Hello, and thanks for the question.
Please post your question and I'll have a look to see if I can assist you.
Answers are as follows:
2. communications3. Freedom of Information Act (FOIA)4. required the telecommunications industry to build tools into its products that federal investigators can use for eavesdropping.
6. Internet filter
7. protects speech that is annoying, critical, demeaning, or offensive.
8. both b and c
9. Intellectual property
10. trade secret
1. What must web site owners/authors do in order to comply with the Children's Online Protection Act (COPA)?
Websites that are directed to children under 13 and that collect personal information must: First, post information on the homepage that specifies what kind of info is collected, how this info is collected (e.g., via cookies), how the info is used, and the procedures parents can follow to exercise their right to review their child's personal information, refuse to allow its further collection or use, or have it deleted. Second, the site must notify parents and secure their permission before collecting and disseminating children's personal information.
2. In its 1973 ruling in Miller v. California, the Supreme Court determined that speech can be considered obscene and not protected under the First Amendment, based on three questions. Identify and explain at least two of the three questions.

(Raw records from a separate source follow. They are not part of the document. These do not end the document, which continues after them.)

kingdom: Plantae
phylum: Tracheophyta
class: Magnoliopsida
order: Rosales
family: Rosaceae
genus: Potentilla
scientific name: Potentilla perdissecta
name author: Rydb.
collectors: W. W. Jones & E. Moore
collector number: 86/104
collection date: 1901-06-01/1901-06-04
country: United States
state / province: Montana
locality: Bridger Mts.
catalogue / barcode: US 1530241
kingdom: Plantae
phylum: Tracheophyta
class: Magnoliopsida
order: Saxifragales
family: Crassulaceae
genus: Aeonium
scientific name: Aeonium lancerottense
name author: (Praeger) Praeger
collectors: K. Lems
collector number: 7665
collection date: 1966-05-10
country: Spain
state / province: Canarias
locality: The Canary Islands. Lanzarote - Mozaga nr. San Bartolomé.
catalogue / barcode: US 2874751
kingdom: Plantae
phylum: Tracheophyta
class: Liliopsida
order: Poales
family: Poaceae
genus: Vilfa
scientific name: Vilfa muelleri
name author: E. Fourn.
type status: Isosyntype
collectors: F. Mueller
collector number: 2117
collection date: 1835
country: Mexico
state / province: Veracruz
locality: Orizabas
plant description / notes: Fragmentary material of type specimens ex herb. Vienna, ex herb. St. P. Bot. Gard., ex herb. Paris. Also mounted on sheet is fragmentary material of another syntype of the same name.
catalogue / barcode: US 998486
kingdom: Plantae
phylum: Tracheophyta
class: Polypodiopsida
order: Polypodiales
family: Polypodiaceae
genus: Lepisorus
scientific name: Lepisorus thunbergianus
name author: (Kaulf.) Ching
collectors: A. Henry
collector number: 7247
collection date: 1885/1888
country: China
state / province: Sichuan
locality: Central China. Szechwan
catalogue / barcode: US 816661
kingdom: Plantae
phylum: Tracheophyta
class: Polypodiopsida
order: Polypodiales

One of the questions determining obscenity concerns whether the average person, (applying contemporary community standards), would find that the work, taken as a whole, appeals to the prurient (shameful, immoral) interest. That is, would the average, reasonable person be expected to view the material as inherently obscene and meant to appeal only to such interest. Another question posed to judge the obscenity of the material is whether or not the material, taken as a whole, has any socially redeeming value. Does the work have any artistic, scientific, or political value that elevates the meaning and purpose of the material above being of merely prurient interest.
3. Couldn't answer this one.
4. According to sections 103-105 of Title 35, an invention must pass the four tests to be eligible for a patent, which are:
1.The invention must fall into one of five statutory classes: processes, machines, manufactures, compositites of nature, and new uses of any of the following.
2. The invention must be of practical use.
3. The invention must be unique of novel--something never previously introduced.
4. The invention must be innovative in the sense that it would be "unobvious" to a person with skill/expertise in the field to which it applies (i.e, not something "anyone" might have thought of/introduced).
Hope this helps!
Sorry that your quiz timed out. I've had internet connection problems for the past 24 hrs. I thought the problem was fixed, but my connection froze just after I started answering your questions and I had to restart.
I just saw your reply. I am hesitant to attempt any essay questions on a timed test, but I don't mind assisting with multiple choice questions.
What is the assignment you are needing help with?
Yes, please post the questions and confirm the time limit.
Here are three of the discussion questions for you.
1. Describe a professional code of ethics, what it entails, and why it is needed.
Professional code of ethics is set of principles with which all employees must comply to ensure ethical decision making even in difficult situations. The code serves as a guideline for an entire organization, that often includes a diverse workforce with individually varying personal ethical codes. Having a unified organizational code of ethics helps to keep all employees, throughout the hierarchy of the organization, "on the same page" ethically and serves as an efficient reference tool when dealing with ethical dilemmas. The code, in general, serves to produce a more efficient, smoother organizational operation.
2. What are the four factors established by the fair use doctrine for courts to consider whether or not a particular use of copyrighted property is fair and can be allowed without penalty?
1. the purpose and character of the use, including whether such use is of a commercial nature or is for nonprofit educational purposes;
2. the nature of the copyrighted work;
3. the amount and substantiality of the portion used in relation to the copyrighted work as a whole; and
4. the effect of the use upon the potential market for or value of the copyrighted work.
5. Describe a citizen's right to privacy, what it entails, and examples of what specifically is protected.
The First Amendment implies the right of privacy concerning one's religion beliefs, right to freedom of expression, and the right to peaceful assemblies.
The Third Amendment implies the sanctity of and right of privacy in one's own home and the exclusion of homes and personal property from government intrusion.
The Fourth Amendment states, "The right of the people to be secure in their persons, houses, papers, and effects, against unreasonable searches and seizures... ." This serves to protect citizens from government intrusion into the personal lives of persons with, say, controversial political or philosophical viewpoints.
Such rights to personal liberty and privacy from governmental interference are implied throughout the Constitution. Citizens of the United States have traditionally expected and been afforded considerable protection of privacy. This climate has changed markedly in the past twenty years with increased surveillances in schools, the workplace, and even in the realm of private communication. We appear to be becoming a less trusting society with decreasing regard for the individual's right to privacy.